Uncountable amounts of data is daily sent back and forth over the internets. In the middle of the binary stream of organised datastructures are neverending vortexes of randomly constructed sentences. Linguistic white noise. A majority of all spam consists only of a senders name, a title and text content. Nothing else.
No images, no links. Just pure text.
For example: “Donatas barbeau” sends a mail with the title ”Sothink SWF Decompiler is used to caputer movie, parse and export resources from flash movies.”
The mail itself contains only the following text
”On the side of those who want strong copyright protections, Mr.”
From the ordinary day realism to “Ophelia ming”’s emotionally challenging text.
I read the writings X”" stop, do not harm.
however there he very much g. friend,
and you not by scolding.
Hour, there my eyes a holy one saw. And in the sea too st itself.
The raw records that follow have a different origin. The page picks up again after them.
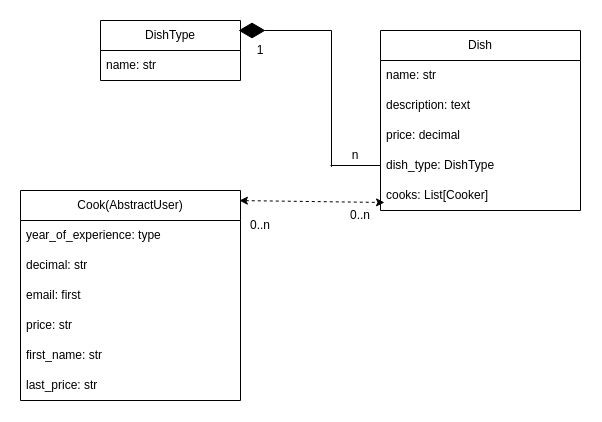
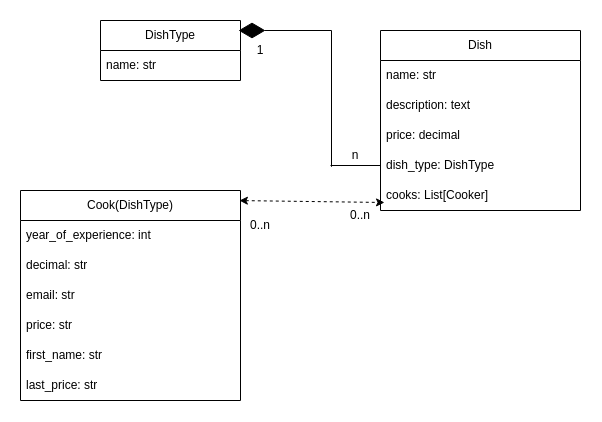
  <mxCell id="0" />
  <mxCell id="1" parent="0" />
  <mxCell id="2" value="DishType" style="swimlane;fontStyle=0;childLayout=stackLayout;horizontal=1;startSize=30;horizontalStack=0;resizeParent=1;resizeParentMax=0;resizeLast=0;collapsible=1;marginBottom=0;whiteSpace=wrap;html=1;" vertex="1" parent="1"><mxGeometry x="100" y="20" width="140" height="60" as="geometry" /></mxCell>
  <mxCell id="3" value="name: str" style="text;strokeColor=none;fillColor=none;align=left;verticalAlign=middle;spacingLeft=4;spacingRight=4;overflow=hidden;points=[[0,0.5],[1,0.5]];portConstraint=eastwest;rotatable=0;whiteSpace=wrap;html=1;" vertex="1" parent="2"><mxGeometry y="30" width="140" height="30" as="geometry" /></mxCell>
  <mxCell id="4" value="Dish" style="swimlane;fontStyle=0;childLayout=stackLayout;horizontal=1;startSize=30;horizontalStack=0;resizeParent=1;resizeParentMax=0;resizeLast=0;collapsible=1;marginBottom=0;whiteSpace=wrap;html=1;" vertex="1" parent="1"><mxGeometry x="380" y="30" width="200" height="180" as="geometry"><mxRectangle x="440" y="30" width="60" height="30" as="alternateBounds" /></mxGeometry></mxCell>
  <mxCell id="5" value="name: str&lt;span style=&quot;white-space: pre;&quot;&gt;&#09;&lt;/span&gt;" style="text;strokeColor=none;fillColor=none;align=left;verticalAlign=middle;spacingLeft=4;spacingRight=4;overflow=hidden;points=[[0,0.5],[1,0.5]];portConstraint=eastwest;rotatable=0;whiteSpace=wrap;html=1;" vertex="1" parent="4"><mxGeometry y="30" width="200" height="30" as="geometry" /></mxCell>
  <mxCell id="6" value="description: text" style="text;strokeColor=none;fillColor=none;align=left;verticalAlign=middle;spacingLeft=4;spacingRight=4;overflow=hidden;points=[[0,0.5],[1,0.5]];portConstraint=eastwest;rotatable=0;whiteSpace=wrap;html=1;" vertex="1" parent="4"><mxGeometry y="60" width="200" height="30" as="geometry" /></mxCell>
  <mxCell id="7" value="price: decimal" style="text;strokeColor=none;fillColor=none;align=left;verticalAlign=middle;spacingLeft=4;spacingRight=4;overflow=hidden;points=[[0,0.5],[1,0.5]];portConstraint=eastwest;rotatable=0;whiteSpace=wrap;html=1;" vertex="1" parent="4"><mxGeometry y="90" width="200" height="30" as="geometry" /></mxCell>
  <mxCell id="8" value="dish_type: DishType" style="text;strokeColor=none;fillColor=none;align=left;verticalAlign=middle;spacingLeft=4;spacingRight=4;overflow=hidden;points=[[0,0.5],[1,0.5]];portConstraint=eastwest;rotatable=0;whiteSpace=wrap;html=1;" vertex="1" parent="4"><mxGeometry y="120" width="200" height="30" as="geometry" /></mxCell>
  <mxCell id="9" value="cooks: List[Cooker]" style="text;strokeColor=none;fillColor=none;align=left;verticalAlign=middle;spacingLeft=4;spacingRight=4;overflow=hidden;points=[[0,0.5],[1,0.5]];portConstraint=eastwest;rotatable=0;whiteSpace=wrap;html=1;" vertex="1" parent="4"><mxGeometry y="150" width="200" height="30" as="geometry" /></mxCell>
- <mxCell id="10" value="Cook(AbstractUser)" style="swimlane;fontStyle=0;childLayout=stackLayout;horizontal=1;startSize=30;horizontalStack=0;resizeParent=1;resizeParentMax=0;resizeLast=0;collapsible=1;marginBottom=0;whiteSpace=wrap;html=1;" vertex="1" parent="1"><mxGeometry x="20" y="190" width="220" height="210" as="geometry" /></mxCell>
- <mxCell id="11" value="year_of_experience: type" style="text;strokeColor=none;fillColor=none;align=left;verticalAlign=middle;spacingLeft=4;spacingRight=4;overflow=hidden;points=[[0,0.5],[1,0.5]];portConstraint=eastwest;rotatable=0;whiteSpace=wrap;html=1;" vertex="1" parent="10"><mxGeometry y="30" width="220" height="30" as="geometry" /></mxCell>
+ <mxCell id="10" value="Cook(DishType)" style="swimlane;fontStyle=0;childLayout=stackLayout;horizontal=1;startSize=30;horizontalStack=0;resizeParent=1;resizeParentMax=0;resizeLast=0;collapsible=1;marginBottom=0;whiteSpace=wrap;html=1;" vertex="1" parent="1"><mxGeometry x="20" y="190" width="220" height="210" as="geometry" /></mxCell>
+ <mxCell id="11" value="year_of_experience: int" style="text;strokeColor=none;fillColor=none;align=left;verticalAlign=middle;spacingLeft=4;spacingRight=4;overflow=hidden;points=[[0,0.5],[1,0.5]];portConstraint=eastwest;rotatable=0;whiteSpace=wrap;html=1;" vertex="1" parent="10"><mxGeometry y="30" width="220" height="30" as="geometry" /></mxCell>
  <mxCell id="12" value="decimal: str" style="text;strokeColor=none;fillColor=none;align=left;verticalAlign=middle;spacingLeft=4;spacingRight=4;overflow=hidden;points=[[0,0.5],[1,0.5]];portConstraint=eastwest;rotatable=0;whiteSpace=wrap;html=1;" vertex="1" parent="10"><mxGeometry y="60" width="220" height="30" as="geometry" /></mxCell>
- <mxCell id="13" value="email: first" style="text;strokeColor=none;fillColor=none;align=left;verticalAlign=middle;spacingLeft=4;spacingRight=4;overflow=hidden;points=[[0,0.5],[1,0.5]];portConstraint=eastwest;rotatable=0;whiteSpace=wrap;html=1;" vertex="1" parent="10"><mxGeometry y="90" width="220" height="30" as="geometry" /></mxCell>
+ <mxCell id="13" value="email: str" style="text;strokeColor=none;fillColor=none;align=left;verticalAlign=middle;spacingLeft=4;spacingRight=4;overflow=hidden;points=[[0,0.5],[1,0.5]];portConstraint=eastwest;rotatable=0;whiteSpace=wrap;html=1;" vertex="1" parent="10"><mxGeometry y="90" width="220" height="30" as="geometry" /></mxCell>
  <mxCell id="14" value="price: str" style="text;strokeColor=none;fillColor=none;align=left;verticalAlign=middle;spacingLeft=4;spacingRight=4;overflow=hidden;points=[[0,0.5],[1,0.5]];portConstraint=eastwest;rotatable=0;whiteSpace=wrap;html=1;" vertex="1" parent="10"><mxGeometry y="120" width="220" height="30" as="geometry" /></mxCell>
  <mxCell id="15" value="first_name: str" style="text;strokeColor=none;fillColor=none;align=left;verticalAlign=middle;spacingLeft=4;spacingRight=4;overflow=hidden;points=[[0,0.5],[1,0.5]];portConstraint=eastwest;rotatable=0;whiteSpace=wrap;html=1;" vertex="1" parent="10"><mxGeometry y="150" width="220" height="30" as="geometry" /></mxCell>
  <mxCell id="16" value="last_price: str" style="text;strokeColor=none;fillColor=none;align=left;verticalAlign=middle;spacingLeft=4;spacingRight=4;overflow=hidden;points=[[0,0.5],[1,0.5]];portConstraint=eastwest;rotatable=0;whiteSpace=wrap;html=1;" vertex="1" parent="10"><mxGeometry y="180" width="220" height="30" as="geometry" /></mxCell>
  <mxCell id="17" value="" style="endArrow=classic;startArrow=classic;html=1;rounded=0;exitX=0.995;exitY=0.048;exitDx=0;exitDy=0;exitPerimeter=0;entryX=0.02;entryY=0.733;entryDx=0;entryDy=0;entryPerimeter=0;dashed=1;" edge="1" parent="1" source="10" target="9"><mxGeometry width="50" height="50" relative="1" as="geometry"><mxPoint x="250" y="210" as="sourcePoint" /><mxPoint x="300" y="160" as="targetPoint" /><Array as="points" /></mxGeometry></mxCell>
  <mxCell id="18" value="0..n" style="text;strokeColor=none;align=center;fillColor=none;html=1;verticalAlign=middle;whiteSpace=wrap;rounded=0;" vertex="1" parent="1"><mxGeometry x="230" y="210" width="60" height="30" as="geometry" /></mxCell>
  <mxCell id="19" value="0..n" style="text;strokeColor=none;align=center;fillColor=none;html=1;verticalAlign=middle;whiteSpace=wrap;rounded=0;" vertex="1" parent="1"><mxGeometry x="330" y="200" width="60" height="30" as="geometry" /></mxCell>
  <mxCell id="20" value="" style="endArrow=diamondThin;endFill=1;endSize=24;html=1;rounded=0;entryX=1;entryY=0.5;entryDx=0;entryDy=0;exitX=0.02;exitY=0.625;exitDx=0;exitDy=0;exitPerimeter=0;" edge="1" parent="1" source="21"><mxGeometry width="160" relative="1" as="geometry"><mxPoint x="330" y="162" as="sourcePoint" /><mxPoint x="238" y="30" as="targetPoint" /><Array as="points"><mxPoint x="331" y="30" /></Array></mxGeometry></mxCell>
  <mxCell id="21" value="" style="line;strokeWidth=1;fillColor=none;align=left;verticalAlign=middle;spacingTop=-1;spacingLeft=3;spacingRight=3;rotatable=0;labelPosition=right;points=[];portConstraint=eastwest;strokeColor=inherit;" vertex="1" parent="1"><mxGeometry x="330" y="160" width="50" height="10" as="geometry" /></mxCell>
  <mxCell id="22" value="n" style="text;strokeColor=none;align=center;fillColor=none;html=1;verticalAlign=middle;whiteSpace=wrap;rounded=0;" vertex="1" parent="1"><mxGeometry x="325" y="140" width="60" height="30" as="geometry" /></mxCell>
  <mxCell id="23" value="1" style="text;strokeColor=none;align=center;fillColor=none;html=1;verticalAlign=middle;whiteSpace=wrap;rounded=0;" vertex="1" parent="1"><mxGeometry x="230" y="35" width="60" height="30" as="geometry" /></mxCell>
The following text was copied from a small presentation I wrote for the Spam Poetry project in 2006. The goal of the project was to highlight the possibilities of the automated text-remixnig that the spambots do for a living.
The honey pot
The first goal was to get access to the plethora of spam poetry. For this I set up an email adress which I signed up for various dubious websites with. Whenever I noticed an ad promising “it’s free!” then I just had to sign up with the spam trap. Lo and behold, just a matter of hours later the spam started to arrive. A lot of the content was the ordinary body part replacement/enlargment schemes and lottery chances. But the rest was different. At times very different.
The next part was google and flickr-search images based on the spam poetry. Combining the text and images produced some fascinating results.